Fitch Solutions said refined lead prices averaged $2,302/tonne during January-May and its forecast of $2,150/tonne for this year would mean that the rates would average at $2,041 during June-December. 

On the London Metal Exchange, lead is offered on cash at $2,198 a tonne, while the metal for three-month delivery quoted at $2,195.50. 

Transition to EVs

IndexBox said demand for lead is likely to decrease on falling demand for gas-powered vehicles which will result in reduced offtake of lead batteries alongwith the transition to electric cars with nickel-lithium batteries.    

Fitch Solutions said a resulting slowdown in global auto production and sales will weaken demand for refined lead in the coming months. It forecast global consumption to contract by 3 per cent this year. 

The International Lead and Zinc Study Group (ILZSG), in its recent outlook trends, said global demand for refined lead metal is expected to increase by 1.7 per cent this year to 12.42 million tonnes (mt) after a 4.1 per cent rise in  2021.   

Supply to exceed demand

It said world lead mine production is forecast to rise by 2.9 per cent to 4.71 mt this year on expected  increases in Australia, China, India  and Kazakhstan. The Group said world  refined  lead metal  is estimated to increase by 1.3 per cent  to  12.44 mt influenced  by rises  in China, India, Kazakhstan and Mexico.   

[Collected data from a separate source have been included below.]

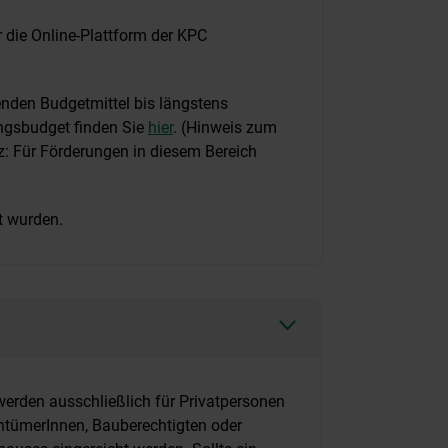
r die Online-Plattform der KPC
enden Budgetmittel bis längstens
ngsbudget finden Sie
hier
. (Hinweis zum
 Für Förderungen in diesem Bereich
t wurden.
werden ausschließlich für Privatpersonen
entümerInnen, Bauberechtigten oder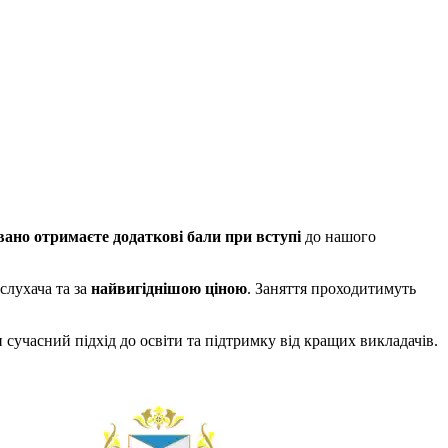
вано отримаєте додаткові бали при вступі
до нашого
слухача та за
найвигіднішою ціною
. Заняття проходитимуть
сучасний підхід до освіти та підтримку від кращих викладачів.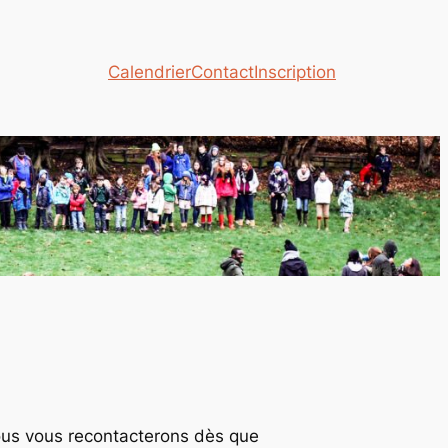
Calendrier
Contact
Inscription
Nous vous recontacterons dès que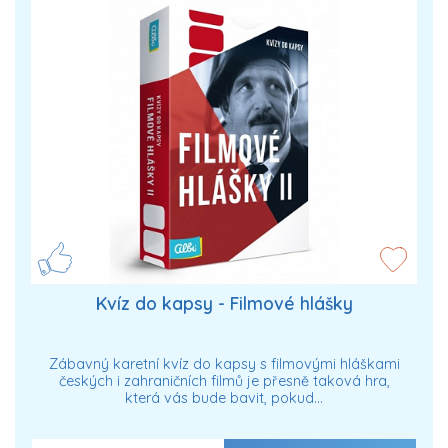
Kvíz do kapsy - Filmové hlášky
Zábavný karetní kvíz do kapsy s filmovými hláškami
českých i zahraničních filmů je přesně taková hra,
která vás bude bavit, pokud…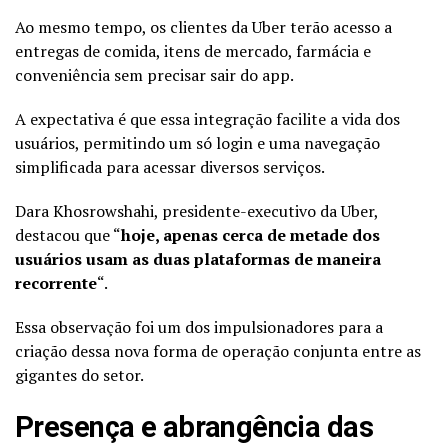
Ao mesmo tempo, os clientes da Uber terão acesso a
entregas de comida, itens de mercado, farmácia e
conveniência sem precisar sair do app.
A expectativa é que essa integração facilite a vida dos
usuários, permitindo um só login e uma navegação
simplificada para acessar diversos serviços.
Dara Khosrowshahi, presidente-executivo da Uber,
destacou que “
hoje, apenas cerca de metade dos
usuários usam as duas plataformas de maneira
recorrente
“.
Essa observação foi um dos impulsionadores para a
criação dessa nova forma de operação conjunta entre as
gigantes do setor.
Presença e abrangência das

The ILZSG said global supply of refined lead metal will exceed demand by 17,000 tonnes this year, a clear pointer on why prices will head lower. 

Fitch Solutions said localised scarcity of refined lead should also gradually abate this year as global supply is expected to improve. “Markets with ample supply such as China are beginning to increase exports to areas of tight supply such as the US, having previously been constrained by high shipping costs and port congestion,” it said. 

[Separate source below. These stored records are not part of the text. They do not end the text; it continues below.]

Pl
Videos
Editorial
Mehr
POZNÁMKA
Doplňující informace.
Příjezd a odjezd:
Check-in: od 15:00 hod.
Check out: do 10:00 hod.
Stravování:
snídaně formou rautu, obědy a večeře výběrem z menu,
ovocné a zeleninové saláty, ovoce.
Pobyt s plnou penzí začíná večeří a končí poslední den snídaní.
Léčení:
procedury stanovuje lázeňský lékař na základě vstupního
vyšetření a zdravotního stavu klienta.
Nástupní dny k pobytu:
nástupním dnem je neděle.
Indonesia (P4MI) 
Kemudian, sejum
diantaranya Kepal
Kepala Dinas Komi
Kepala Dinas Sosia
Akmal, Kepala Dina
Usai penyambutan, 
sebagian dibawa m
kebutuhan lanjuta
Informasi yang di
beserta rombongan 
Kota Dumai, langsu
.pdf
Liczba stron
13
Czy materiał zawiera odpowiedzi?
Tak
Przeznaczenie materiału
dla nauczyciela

Stocks higher in Shanghai  

From being a net importer, China has become a net exporter since September last year since 2018. In the first quarter of this year, it exported 38,000 tonnes of refined lead, FSCRIR said. 

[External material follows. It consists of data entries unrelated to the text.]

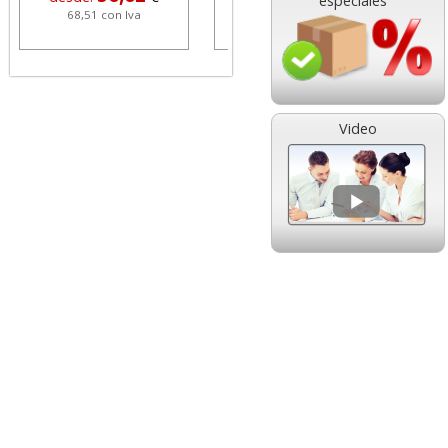
especiales
68,51 con Iva
1,08 con Iva
Video
HP 304 302 Color,
Cartucho HP 304 - 302
Cartucho original
Negro, original
N9K05AE tricolor
N9K06AE
14,89
14,87
desde:
€
desde:
€
18,02 con Iva
17,99 con Iva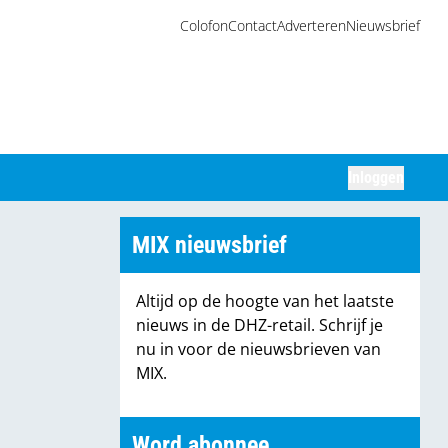
Colofon
Contact
Adverteren
Nieuwsbrief
Inloggen
Zoeken
MIX nieuwsbrief
Altijd op de hoogte van het laatste
nieuws in de DHZ-retail. Schrijf je
nu in voor de nieuwsbrieven van
MIX.
Word abonnee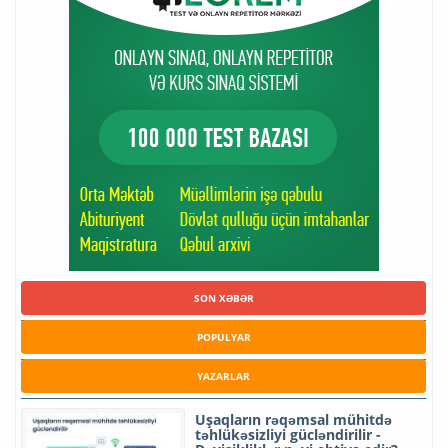
SON XƏBƏR
POPULYAR
YAZARLAR
Uşaqların rəqəmsal mühitdə
təhlükəsizliyi gücləndirilir -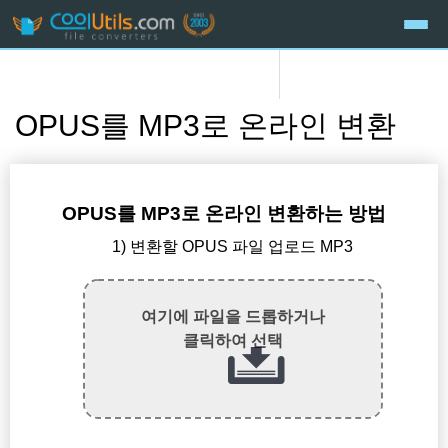
OPUS를 MP3로 온라인 변환
OPUS를 MP3로 온라인 변환하는 방법
1) 변환할 OPUS 파일 업로드 MP3
여기에 파일을 드롭하거나
클릭하여 선택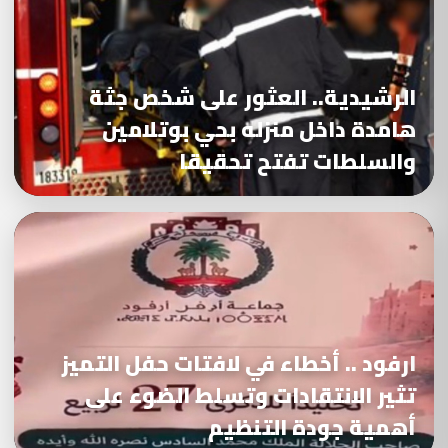
الرشيدية.. العثور على شخص جثة
هامدة داخل منزله بحي بوتلامين
والسلطات تفتح تحقيقا
ارفود .. أخطاء في لافتات حفل التميز
تثير الانتقادات وتسلط الضوء على
أهمية جودة التنظيم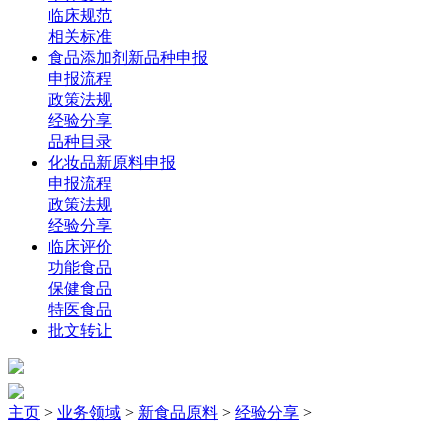
临床规范
相关标准
食品添加剂新品种申报
申报流程
政策法规
经验分享
品种目录
化妆品新原料申报
申报流程
政策法规
经验分享
临床评价
功能食品
保健食品
特医食品
批文转让
主页
>
业务领域
>
新食品原料
>
经验分享
>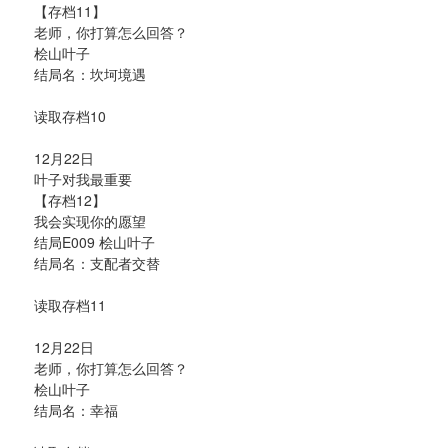
【存档11】
老师，你打算怎么回答？
桧山叶子
结局名：坎坷境遇
读取存档10
12月22日
叶子对我最重要
【存档12】
我会实现你的愿望
结局E009 桧山叶子
结局名：支配者交替
读取存档11
12月22日
老师，你打算怎么回答？
桧山叶子
结局名：幸福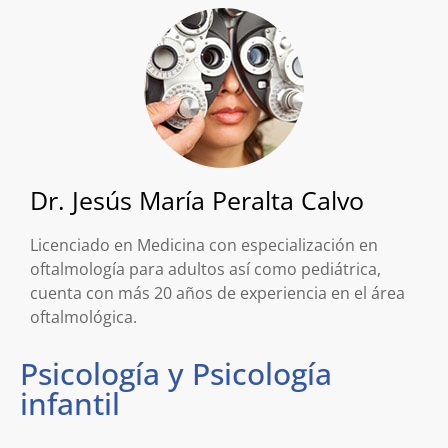
Dr. Jesús María Peralta Calvo
Licenciado en Medicina con especialización en
oftalmología para adultos así como pediátrica,
cuenta con más 20 años de experiencia en el área
oftalmológica.
Psicología y Psicología
infantil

The research agency also said the metal’s inventories at the Shanghai Futures Exchange remain significantly higher than the LME global warehouse total. This provide the scope for increased refined lead exports from China in the coming months and help in alleviating shortages in the global refined lead market in the near term. 

IndexBox said refined lead prices increased by over 20 per cent last year to $2,200 a tonne on limited supply and a rise in demand for lead-acid batteries in view of booming car sales. Also, production decreased by 2 per cent to 4.3 mt due to closure of many secondary smelters.

No Russian impact

Fitch Solutions said it does not expect the Russia-Ukraine conflict to have an upward impact on lead prices as Kremlin’s supplies are limited. Disruption of exports from Russia, which accounted for 8.7 per cent of mined lead shipments and 2.8 per cent of refined lead exports to the global market last year, will not result in any price spike. 

ILZSG said demand from the battery replacement market has underpinned global lead  usage in most regions globally and has helped to offset a downturn in shipments of  original equipment  batteries,  which have been affected by  reductions in  automobile  output due logistics  issues  and  a  shortage  of  semiconductor  computer chips.